The Vermont Medical Society also is lobbying for an opt-out policy, saying it would improve patient care and reduce physicians’ administrative burden.
“Due to the labor-intensive and manual process of gathering separate written consent under the opt-in policy, clinician offices vary in their ability to ask for and operationalize the consent process from patients,” Jessa Barnard, the society’s executive director, said in legislative testimony.
Dr. Julie Lin, a University of Vermont Medical Center dermatologist, told senators that the request for patients to opt into the health information exchange happens at registration “along with a lot of other paperwork. So it does sometimes get lost in the shuffle.”
Lin said many patients assume providers have instant access to their records from other institutions, though that’s not currently the case. Switching to an opt-out consent policy “would really improve patient care,” she said.
Others don’t see it that way. The Office of the Health Care Advocate said changing the consent policy is “the wrong solution” for Vermont, in part because of the spotty track record of exchange administration.
“If providers and (the exchange) cannot effectively manage patient ‘opt-ins,’ there is no reliable evidence to suggest that they could handle patient ‘opt-outs,’ ” the advocate’s office wrote in legislative testimony.
The advocate also argued that “Vermonters have a basic right to control how their private health information is shared.”

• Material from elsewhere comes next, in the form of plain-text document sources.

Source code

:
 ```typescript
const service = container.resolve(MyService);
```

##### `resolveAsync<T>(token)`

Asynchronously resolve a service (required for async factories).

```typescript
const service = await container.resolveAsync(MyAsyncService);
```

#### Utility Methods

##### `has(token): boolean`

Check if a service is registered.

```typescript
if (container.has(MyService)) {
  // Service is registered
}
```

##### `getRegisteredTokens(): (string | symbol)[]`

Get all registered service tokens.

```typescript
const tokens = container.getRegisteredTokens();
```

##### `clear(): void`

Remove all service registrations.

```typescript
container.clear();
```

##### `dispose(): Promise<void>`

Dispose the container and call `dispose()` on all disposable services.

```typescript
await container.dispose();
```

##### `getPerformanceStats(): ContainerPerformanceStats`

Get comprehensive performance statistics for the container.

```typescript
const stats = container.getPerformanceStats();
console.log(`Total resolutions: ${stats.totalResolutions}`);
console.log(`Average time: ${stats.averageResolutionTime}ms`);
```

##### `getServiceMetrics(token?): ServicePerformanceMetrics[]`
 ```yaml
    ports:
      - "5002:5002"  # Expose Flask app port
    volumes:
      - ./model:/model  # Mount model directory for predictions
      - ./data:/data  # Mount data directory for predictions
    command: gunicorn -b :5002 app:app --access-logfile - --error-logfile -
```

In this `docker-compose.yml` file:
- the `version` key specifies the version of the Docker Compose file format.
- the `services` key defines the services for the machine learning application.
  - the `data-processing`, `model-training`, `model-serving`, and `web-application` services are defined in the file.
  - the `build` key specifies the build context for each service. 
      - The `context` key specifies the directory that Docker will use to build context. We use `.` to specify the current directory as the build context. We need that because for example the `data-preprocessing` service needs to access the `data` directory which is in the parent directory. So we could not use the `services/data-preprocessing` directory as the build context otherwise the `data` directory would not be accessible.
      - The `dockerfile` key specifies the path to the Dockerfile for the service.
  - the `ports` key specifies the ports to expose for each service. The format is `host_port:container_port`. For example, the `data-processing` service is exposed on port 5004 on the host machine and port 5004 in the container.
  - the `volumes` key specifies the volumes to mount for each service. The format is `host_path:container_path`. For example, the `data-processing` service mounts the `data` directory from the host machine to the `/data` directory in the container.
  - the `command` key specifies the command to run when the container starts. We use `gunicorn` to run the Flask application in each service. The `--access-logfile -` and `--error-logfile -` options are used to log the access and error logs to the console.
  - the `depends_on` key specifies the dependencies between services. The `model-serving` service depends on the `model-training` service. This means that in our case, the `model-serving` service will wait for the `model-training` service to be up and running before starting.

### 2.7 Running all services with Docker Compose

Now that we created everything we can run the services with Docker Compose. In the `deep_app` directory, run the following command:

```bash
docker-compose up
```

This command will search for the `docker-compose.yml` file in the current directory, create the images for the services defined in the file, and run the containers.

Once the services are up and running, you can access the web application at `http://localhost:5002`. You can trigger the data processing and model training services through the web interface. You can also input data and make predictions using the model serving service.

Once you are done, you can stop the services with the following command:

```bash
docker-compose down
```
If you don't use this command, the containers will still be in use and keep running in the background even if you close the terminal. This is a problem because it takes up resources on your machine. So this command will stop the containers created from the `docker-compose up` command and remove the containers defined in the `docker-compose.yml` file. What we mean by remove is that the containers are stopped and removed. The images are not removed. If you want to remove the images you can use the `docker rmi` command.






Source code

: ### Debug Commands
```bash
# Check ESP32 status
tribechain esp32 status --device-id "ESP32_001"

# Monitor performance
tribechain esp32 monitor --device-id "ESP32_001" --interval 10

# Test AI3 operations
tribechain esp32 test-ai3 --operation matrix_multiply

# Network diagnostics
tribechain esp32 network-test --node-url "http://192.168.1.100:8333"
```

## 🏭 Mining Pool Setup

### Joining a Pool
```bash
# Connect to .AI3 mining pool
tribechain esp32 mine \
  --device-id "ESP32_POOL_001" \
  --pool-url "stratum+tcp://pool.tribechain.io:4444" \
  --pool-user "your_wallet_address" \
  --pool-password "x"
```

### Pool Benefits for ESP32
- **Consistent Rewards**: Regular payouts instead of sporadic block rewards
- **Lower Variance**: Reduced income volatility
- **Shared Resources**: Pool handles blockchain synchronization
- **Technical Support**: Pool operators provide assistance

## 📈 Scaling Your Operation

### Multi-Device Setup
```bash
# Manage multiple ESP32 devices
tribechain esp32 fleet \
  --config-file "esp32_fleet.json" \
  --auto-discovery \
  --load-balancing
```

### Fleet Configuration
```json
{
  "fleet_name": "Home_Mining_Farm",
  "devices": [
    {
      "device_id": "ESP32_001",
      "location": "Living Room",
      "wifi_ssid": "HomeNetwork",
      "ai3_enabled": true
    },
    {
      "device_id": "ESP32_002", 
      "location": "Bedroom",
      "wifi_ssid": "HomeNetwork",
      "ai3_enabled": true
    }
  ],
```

That’s a key point for Steve Whitaker, a Montpelier resident and activist in telecommunications and technology issues. Whitaker said Vermont must take this opportunity to redesign its health information exchange under the principle that patients — not health care providers — should own their medical records.
Whitaker said granting VITL automatic access to many more health records would be a betrayal of the public trust.
“The idea that we’re going to dump all of your records in a bucket, and let anybody who has access to the health information exchange rummage through that bucket, is absolutely absurd and untenable,” Whitaker told the Senate Health and Welfare Committee. “And yet, that’s the model we’re currently on.”
The committee also heard objections from Julie Wasserman, who formerly worked for the state in health care policy positions and also is trained as a registered nurse.
At stake, Wasserman said, is a “fundamental issue of personal privacy.”
“This information should belong to you, and you should have control over it,” she said. “This is especially true for people who have stigmatizing conditions.”